Guillaume Senez : Les deux sont dans une vie monacale. Ils ont leur quête, leur bataille et rien ne peut interférer là-dedans. On aimait beaucoup le film Le Samouraï (1967) et ça nous a beaucoup inspirés. Je ne dirais pas que Jessica est à l'opposé de Jay, je dirais plutôt qu’elle est son miroir, neuf ans plus tôt. C'est-à-dire qu'elle arrive comme elle est, un personnage très entier, un peu soupe au lait, un peu haute en couleurs, qui monte très vite dans les tours, etc. Ce personnage nous fait comprendre ce que Jay a vécu neuf ans plus tôt, sans qu'on ait besoin de trop expliquer.
Comment expliquez-vous la chimie entre Romain et Mei Cirne-Masuki, la jeune actrice qui joue Lily ?
Romain Duris : [Mei] était à fleur de peau et hyper émouvante. Le premier assistant, qui s'occupe un peu de l'organisation du tournage, nous a aidés en faisant en sorte qu'on puisse tourner les scènes dans l'ordre chronologique. On s'est servi au départ de sa timidité. Il y avait donc beaucoup de silence, d’observation, de mots un peu anodins entre nous, comme on voit dans le film. Petit à petit, elle a commencé à comprendre le jeu, elle a découvert Guillaume, elle s'est sentie de mieux en mieux.

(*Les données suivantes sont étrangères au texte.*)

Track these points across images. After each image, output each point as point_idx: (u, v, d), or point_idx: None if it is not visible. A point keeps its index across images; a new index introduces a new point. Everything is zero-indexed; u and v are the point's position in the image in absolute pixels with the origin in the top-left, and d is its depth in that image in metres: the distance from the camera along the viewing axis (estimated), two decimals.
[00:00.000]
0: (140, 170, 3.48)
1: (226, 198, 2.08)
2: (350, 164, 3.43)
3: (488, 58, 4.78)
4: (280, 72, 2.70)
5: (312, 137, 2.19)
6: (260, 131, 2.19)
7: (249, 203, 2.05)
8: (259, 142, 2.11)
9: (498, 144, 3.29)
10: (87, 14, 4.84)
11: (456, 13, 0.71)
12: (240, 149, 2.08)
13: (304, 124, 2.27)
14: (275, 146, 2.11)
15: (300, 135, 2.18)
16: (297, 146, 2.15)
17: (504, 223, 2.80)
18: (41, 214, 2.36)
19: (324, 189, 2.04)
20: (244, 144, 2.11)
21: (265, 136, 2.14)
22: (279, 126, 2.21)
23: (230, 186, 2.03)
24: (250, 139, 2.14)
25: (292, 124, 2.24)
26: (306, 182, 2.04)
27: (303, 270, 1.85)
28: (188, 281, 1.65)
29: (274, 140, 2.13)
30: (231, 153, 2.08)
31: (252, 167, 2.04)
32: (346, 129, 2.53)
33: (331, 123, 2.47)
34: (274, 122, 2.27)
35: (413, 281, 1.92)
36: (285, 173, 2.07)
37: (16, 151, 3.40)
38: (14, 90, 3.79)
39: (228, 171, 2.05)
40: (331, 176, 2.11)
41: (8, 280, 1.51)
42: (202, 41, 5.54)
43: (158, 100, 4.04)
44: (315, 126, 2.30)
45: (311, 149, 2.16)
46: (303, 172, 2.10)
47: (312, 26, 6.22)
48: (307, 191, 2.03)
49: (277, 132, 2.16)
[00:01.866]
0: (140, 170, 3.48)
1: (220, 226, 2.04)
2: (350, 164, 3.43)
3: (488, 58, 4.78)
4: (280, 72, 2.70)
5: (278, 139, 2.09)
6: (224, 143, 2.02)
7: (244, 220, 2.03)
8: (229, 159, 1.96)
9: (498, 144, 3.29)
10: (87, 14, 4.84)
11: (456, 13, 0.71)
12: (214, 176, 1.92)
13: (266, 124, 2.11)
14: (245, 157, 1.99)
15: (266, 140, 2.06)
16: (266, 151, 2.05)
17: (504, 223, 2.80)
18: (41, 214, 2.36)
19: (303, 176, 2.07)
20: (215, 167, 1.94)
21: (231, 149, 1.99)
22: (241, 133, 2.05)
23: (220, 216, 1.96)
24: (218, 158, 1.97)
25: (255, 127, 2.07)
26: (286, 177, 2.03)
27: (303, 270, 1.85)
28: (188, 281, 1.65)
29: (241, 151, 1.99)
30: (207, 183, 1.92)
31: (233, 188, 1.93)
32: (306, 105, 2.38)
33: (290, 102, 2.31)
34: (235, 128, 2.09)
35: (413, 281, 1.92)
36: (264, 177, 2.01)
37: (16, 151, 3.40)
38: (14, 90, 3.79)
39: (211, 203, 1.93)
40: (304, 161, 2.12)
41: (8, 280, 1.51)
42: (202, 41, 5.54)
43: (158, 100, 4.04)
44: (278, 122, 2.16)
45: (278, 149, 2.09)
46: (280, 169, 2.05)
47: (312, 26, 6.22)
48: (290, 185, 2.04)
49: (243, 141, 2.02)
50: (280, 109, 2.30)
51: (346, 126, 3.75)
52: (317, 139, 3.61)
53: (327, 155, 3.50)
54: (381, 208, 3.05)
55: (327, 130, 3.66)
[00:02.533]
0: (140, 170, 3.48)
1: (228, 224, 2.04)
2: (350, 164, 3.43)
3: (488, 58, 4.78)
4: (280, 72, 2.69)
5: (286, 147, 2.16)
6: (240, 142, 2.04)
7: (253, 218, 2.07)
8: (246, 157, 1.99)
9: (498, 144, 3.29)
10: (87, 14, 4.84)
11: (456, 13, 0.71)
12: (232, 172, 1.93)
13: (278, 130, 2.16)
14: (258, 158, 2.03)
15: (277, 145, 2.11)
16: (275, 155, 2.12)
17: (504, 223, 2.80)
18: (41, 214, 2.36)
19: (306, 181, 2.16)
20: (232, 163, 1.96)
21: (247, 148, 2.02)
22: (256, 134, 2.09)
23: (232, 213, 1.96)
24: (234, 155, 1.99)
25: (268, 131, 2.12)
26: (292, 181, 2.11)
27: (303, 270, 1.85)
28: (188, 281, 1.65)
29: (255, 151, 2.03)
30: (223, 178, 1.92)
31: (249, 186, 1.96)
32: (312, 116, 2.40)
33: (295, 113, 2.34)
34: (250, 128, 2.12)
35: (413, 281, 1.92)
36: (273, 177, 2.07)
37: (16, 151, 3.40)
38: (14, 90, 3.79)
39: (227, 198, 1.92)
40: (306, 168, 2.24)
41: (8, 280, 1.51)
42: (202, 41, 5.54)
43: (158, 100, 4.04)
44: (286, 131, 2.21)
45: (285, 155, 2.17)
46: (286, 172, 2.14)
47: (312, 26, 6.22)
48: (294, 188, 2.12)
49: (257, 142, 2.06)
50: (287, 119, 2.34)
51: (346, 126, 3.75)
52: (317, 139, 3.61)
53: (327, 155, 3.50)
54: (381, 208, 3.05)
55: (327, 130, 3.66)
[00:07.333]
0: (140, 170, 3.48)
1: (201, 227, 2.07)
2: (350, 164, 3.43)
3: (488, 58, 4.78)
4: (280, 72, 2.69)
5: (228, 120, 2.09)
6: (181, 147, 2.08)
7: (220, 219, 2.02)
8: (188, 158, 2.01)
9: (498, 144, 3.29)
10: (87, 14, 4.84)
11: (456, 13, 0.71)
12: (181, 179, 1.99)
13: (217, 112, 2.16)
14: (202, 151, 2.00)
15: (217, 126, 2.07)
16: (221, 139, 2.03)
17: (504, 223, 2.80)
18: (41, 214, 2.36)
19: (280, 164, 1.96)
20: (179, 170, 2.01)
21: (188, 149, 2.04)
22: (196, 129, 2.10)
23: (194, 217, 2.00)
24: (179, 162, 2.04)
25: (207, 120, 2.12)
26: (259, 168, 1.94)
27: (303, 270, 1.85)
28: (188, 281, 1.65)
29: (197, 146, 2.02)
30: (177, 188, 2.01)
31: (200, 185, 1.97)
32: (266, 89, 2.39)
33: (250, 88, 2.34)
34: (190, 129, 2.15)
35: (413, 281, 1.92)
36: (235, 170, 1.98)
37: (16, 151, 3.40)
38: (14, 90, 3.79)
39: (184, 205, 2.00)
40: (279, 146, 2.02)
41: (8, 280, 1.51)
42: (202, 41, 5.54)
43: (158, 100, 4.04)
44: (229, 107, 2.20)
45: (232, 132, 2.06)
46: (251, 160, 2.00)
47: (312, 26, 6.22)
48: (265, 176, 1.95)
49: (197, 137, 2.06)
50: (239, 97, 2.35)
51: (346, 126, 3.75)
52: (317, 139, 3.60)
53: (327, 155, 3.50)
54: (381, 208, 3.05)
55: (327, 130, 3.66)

Est-ce que le Japon est un territoire qui vous était familier ? Avez-vous pu vous préparer en amont du tournage ou était-ce plus instinctif ?
Guillaume Senez : Je ne fais jamais trop de préparation ni de répétitions. J'aime bien tout de suite filmer des choses parce qu'on n'est pas à l'abri d'avoir une petite fulgurance, un sourire, un regard. C'est vrai qu’avec les quatre ou cinq premières prises, on tâtonne, mais on filme tout parce qu’on ne sait jamais. Et après, 4-5 prises, ça commence à être concret.

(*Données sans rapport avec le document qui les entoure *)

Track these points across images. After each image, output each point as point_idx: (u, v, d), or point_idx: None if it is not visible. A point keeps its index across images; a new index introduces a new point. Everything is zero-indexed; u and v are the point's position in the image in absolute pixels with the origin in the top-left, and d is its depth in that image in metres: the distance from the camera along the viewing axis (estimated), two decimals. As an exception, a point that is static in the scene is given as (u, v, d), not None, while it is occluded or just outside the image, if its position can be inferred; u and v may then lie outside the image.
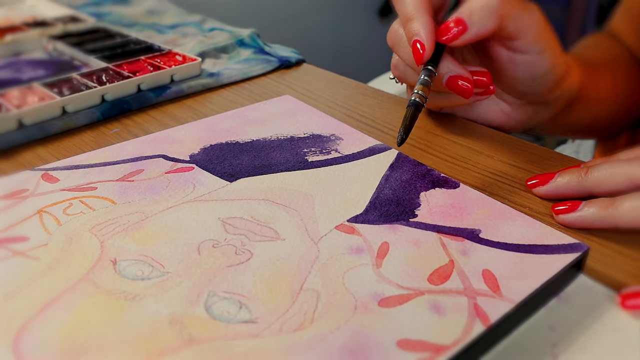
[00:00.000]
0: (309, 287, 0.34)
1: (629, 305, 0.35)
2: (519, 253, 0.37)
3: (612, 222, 0.40)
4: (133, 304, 0.32)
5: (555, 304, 0.36)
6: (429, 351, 0.30)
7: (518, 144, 0.53)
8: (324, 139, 0.50)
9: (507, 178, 0.48)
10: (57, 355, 0.29)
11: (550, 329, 0.34)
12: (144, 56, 0.66)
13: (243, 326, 0.31)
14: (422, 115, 0.58)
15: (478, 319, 0.32)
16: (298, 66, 0.71)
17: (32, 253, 0.36)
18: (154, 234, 0.38)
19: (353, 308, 0.32)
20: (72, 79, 0.60)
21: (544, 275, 0.35)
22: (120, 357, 0.29)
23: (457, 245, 0.37)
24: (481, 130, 0.56)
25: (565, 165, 0.47)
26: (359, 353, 0.29)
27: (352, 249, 0.37)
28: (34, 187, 0.43)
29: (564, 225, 0.42)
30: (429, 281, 0.34)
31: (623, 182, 0.42)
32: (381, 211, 0.41)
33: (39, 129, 0.53)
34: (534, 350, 0.33)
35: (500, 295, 0.33)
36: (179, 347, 0.30)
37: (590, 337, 0.33)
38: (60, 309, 0.32)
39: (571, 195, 0.44)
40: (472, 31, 0.48)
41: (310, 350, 0.30)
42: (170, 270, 0.35)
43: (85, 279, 0.34)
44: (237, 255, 0.36)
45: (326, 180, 0.44)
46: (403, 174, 0.45)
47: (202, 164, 0.46)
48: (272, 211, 0.41)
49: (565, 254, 0.36)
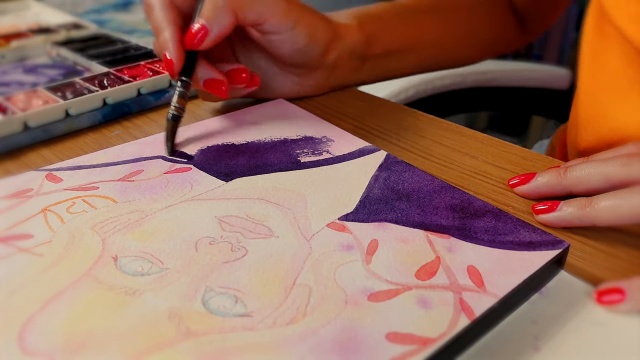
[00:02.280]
0: (301, 283, 0.34)
1: (604, 301, 0.35)
2: (503, 250, 0.37)
3: (589, 221, 0.40)
4: (133, 298, 0.32)
5: (537, 299, 0.36)
6: (416, 344, 0.30)
7: (501, 146, 0.53)
8: (315, 140, 0.50)
9: (491, 178, 0.48)
10: (60, 347, 0.29)
11: (533, 323, 0.34)
12: (143, 61, 0.66)
13: (238, 320, 0.31)
14: (409, 118, 0.58)
15: (463, 313, 0.32)
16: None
17: (37, 250, 0.36)
18: (154, 231, 0.38)
19: (344, 302, 0.32)
20: (75, 83, 0.60)
21: (527, 271, 0.35)
22: (120, 349, 0.29)
23: (443, 242, 0.37)
24: (465, 132, 0.56)
25: (546, 166, 0.47)
26: (349, 345, 0.29)
27: (342, 246, 0.37)
28: (39, 187, 0.43)
29: (544, 225, 0.42)
30: (416, 277, 0.34)
31: (600, 181, 0.42)
32: (370, 210, 0.41)
33: (43, 131, 0.53)
34: (516, 343, 0.33)
35: (485, 290, 0.33)
36: (177, 339, 0.30)
37: (570, 331, 0.33)
38: (64, 304, 0.32)
39: (551, 194, 0.44)
40: (213, 32, 0.49)
41: (302, 343, 0.29)
42: (169, 267, 0.35)
43: (88, 275, 0.34)
44: (233, 252, 0.36)
45: (318, 180, 0.44)
46: (392, 174, 0.45)
47: (199, 164, 0.46)
48: (266, 210, 0.40)
49: (547, 250, 0.36)
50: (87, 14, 0.93)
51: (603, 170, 0.42)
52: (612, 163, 0.41)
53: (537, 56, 2.25)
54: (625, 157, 0.41)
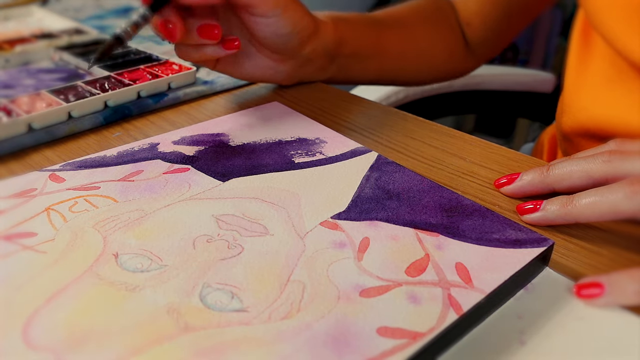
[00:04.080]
0: (295, 279, 0.34)
1: (584, 294, 0.35)
2: (490, 247, 0.37)
3: (572, 218, 0.40)
4: (133, 294, 0.32)
5: (522, 295, 0.36)
6: (406, 338, 0.30)
7: (488, 147, 0.53)
8: (309, 142, 0.50)
9: (478, 178, 0.48)
10: (63, 341, 0.29)
11: (518, 318, 0.34)
12: (143, 65, 0.66)
13: (235, 315, 0.31)
14: (399, 120, 0.58)
15: (451, 308, 0.32)
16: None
17: (40, 247, 0.36)
18: (153, 229, 0.38)
19: (336, 298, 0.32)
20: (77, 87, 0.59)
21: (513, 268, 0.35)
22: (121, 343, 0.29)
23: (432, 240, 0.38)
24: (454, 134, 0.56)
25: (532, 166, 0.47)
26: (341, 339, 0.29)
27: (335, 243, 0.37)
28: (42, 187, 0.42)
29: (529, 224, 0.42)
30: (406, 273, 0.34)
31: (582, 178, 0.42)
32: (362, 209, 0.41)
33: (46, 132, 0.52)
34: (503, 337, 0.33)
35: (472, 287, 0.33)
36: (176, 334, 0.30)
37: (554, 325, 0.33)
38: (66, 299, 0.32)
39: (535, 192, 0.44)
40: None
41: (296, 337, 0.29)
42: (168, 264, 0.35)
43: (89, 272, 0.34)
44: (230, 249, 0.36)
45: (311, 180, 0.44)
46: (382, 174, 0.45)
47: (197, 165, 0.46)
48: (261, 209, 0.40)
49: (532, 248, 0.36)
50: (88, 20, 0.93)
51: (584, 168, 0.42)
52: (593, 160, 0.42)
53: (522, 61, 2.26)
54: (606, 155, 0.41)
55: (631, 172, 0.40)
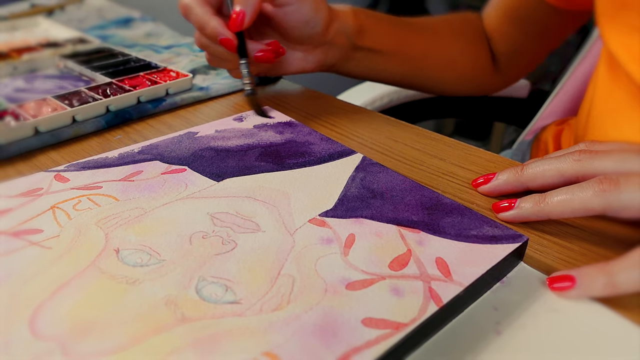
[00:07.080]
0: (285, 273, 0.34)
1: (556, 287, 0.35)
2: (468, 243, 0.37)
3: (545, 215, 0.40)
4: (133, 287, 0.32)
5: (498, 288, 0.36)
6: (389, 328, 0.30)
7: (466, 149, 0.53)
8: (299, 144, 0.50)
9: (457, 178, 0.48)
10: (67, 332, 0.29)
11: (494, 309, 0.34)
12: (143, 72, 0.66)
13: (229, 306, 0.31)
14: (383, 124, 0.59)
15: (432, 300, 0.32)
16: (276, 82, 0.71)
17: (46, 243, 0.36)
18: (152, 226, 0.38)
19: (324, 291, 0.32)
20: (81, 92, 0.59)
21: (489, 262, 0.35)
22: (122, 333, 0.29)
23: (414, 236, 0.38)
24: (434, 137, 0.56)
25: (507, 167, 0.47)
26: (328, 330, 0.29)
27: (323, 239, 0.37)
28: (48, 186, 0.42)
29: (505, 221, 0.42)
30: (390, 268, 0.34)
31: (554, 176, 0.42)
32: (348, 207, 0.41)
33: (52, 135, 0.52)
34: (480, 327, 0.33)
35: (451, 280, 0.33)
36: (173, 324, 0.30)
37: (529, 317, 0.33)
38: (70, 292, 0.32)
39: (510, 190, 0.44)
40: (249, 13, 0.54)
41: (286, 327, 0.29)
42: (166, 258, 0.34)
43: (92, 266, 0.34)
44: (224, 245, 0.36)
45: (301, 180, 0.44)
46: (367, 175, 0.45)
47: (193, 166, 0.46)
48: (254, 207, 0.40)
49: (508, 244, 0.37)
50: (91, 30, 0.93)
51: (557, 166, 0.42)
52: (565, 159, 0.42)
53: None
54: (577, 154, 0.42)
55: (600, 171, 0.40)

Romain Duris : Moi, j'adore ce système que décrit Guillaume. C’est vrai que ça crée de la spontanéité, une écoute, parfois une appréhension qui n’est pas inintéressante parce qu'elle amène la fragilité. On échappe à chaque fois à un côté trop mécanique. Entre les prises, ça bouge tout le temps. J'ai le sentiment qu’avec la répétition, ça se perd un peu.

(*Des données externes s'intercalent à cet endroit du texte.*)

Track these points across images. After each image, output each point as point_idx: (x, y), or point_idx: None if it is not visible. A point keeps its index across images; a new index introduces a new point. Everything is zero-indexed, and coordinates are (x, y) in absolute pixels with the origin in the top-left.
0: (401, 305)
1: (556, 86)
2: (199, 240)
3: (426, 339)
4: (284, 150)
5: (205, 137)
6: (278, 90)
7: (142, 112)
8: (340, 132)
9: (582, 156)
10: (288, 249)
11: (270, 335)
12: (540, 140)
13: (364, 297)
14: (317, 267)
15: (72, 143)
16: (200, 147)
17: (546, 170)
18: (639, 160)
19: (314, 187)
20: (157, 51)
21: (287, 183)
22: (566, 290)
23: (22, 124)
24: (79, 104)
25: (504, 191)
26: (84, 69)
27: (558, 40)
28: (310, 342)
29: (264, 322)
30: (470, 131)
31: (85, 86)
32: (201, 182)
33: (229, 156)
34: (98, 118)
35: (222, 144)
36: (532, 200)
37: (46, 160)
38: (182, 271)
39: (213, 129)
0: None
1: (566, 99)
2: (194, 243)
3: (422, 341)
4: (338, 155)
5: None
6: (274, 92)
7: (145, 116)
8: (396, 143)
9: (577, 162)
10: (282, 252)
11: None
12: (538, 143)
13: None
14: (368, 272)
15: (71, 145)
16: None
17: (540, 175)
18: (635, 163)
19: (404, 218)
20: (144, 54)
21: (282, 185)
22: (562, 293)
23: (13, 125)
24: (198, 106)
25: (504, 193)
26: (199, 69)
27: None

Un Sidney Lumet, par exemple, est connu pour avoir répété pendant des mois dans un studio ou un faux appartement avec ses acteurs.
Guillaume Senez : Lumet disait qu’à la première lecture, c'est là que l'instinct du comédien, et la spontanéité surgissent, et qu'en fait toutes ses répétitions servent à retrouver ce moment. Moi, j'ai fait le processus inverse, je vais attraper cet instant d’entrée de jeu. Mais voilà, au final, les films de Sidney Lumet restent dingue du point de vue du jeu. C'est juste qu'il ne pourrait plus travailler comme ça maintenant, pour des raisons budgétaires.
Diriez-vous que Une part manquante est un film politique ?
Guillaume Senez : Je suis là d'abord pour transmettre une émotion [...] Après, si derrière l'émotion, il peut y avoir une réflexion, une conscientisation, un débat, tant mieux. Une œuvre d'art, c'est un regard sur le monde. Donc évidemment que c'est politique. Mais on est à un autre niveau. On est quand même des artisans, des artistes. Je ne pense pas qu'un film peut sauver le monde.
Romain Duris : Je suis d'accord. Mais de toute façon, je trouve ça beau que ça puisse faire bouger des choses par l'émotion. Je me retrouve complètement là-dedans. Je me méfie beaucoup plus des mots et des discours que de l'émotion. Parce que l'émotion, c'est plus flou, mais c'est ancré. On a ressenti quelque chose et après viennent les mots. Moi, j'adore ... Et c'est pour ça que j'aime ce métier.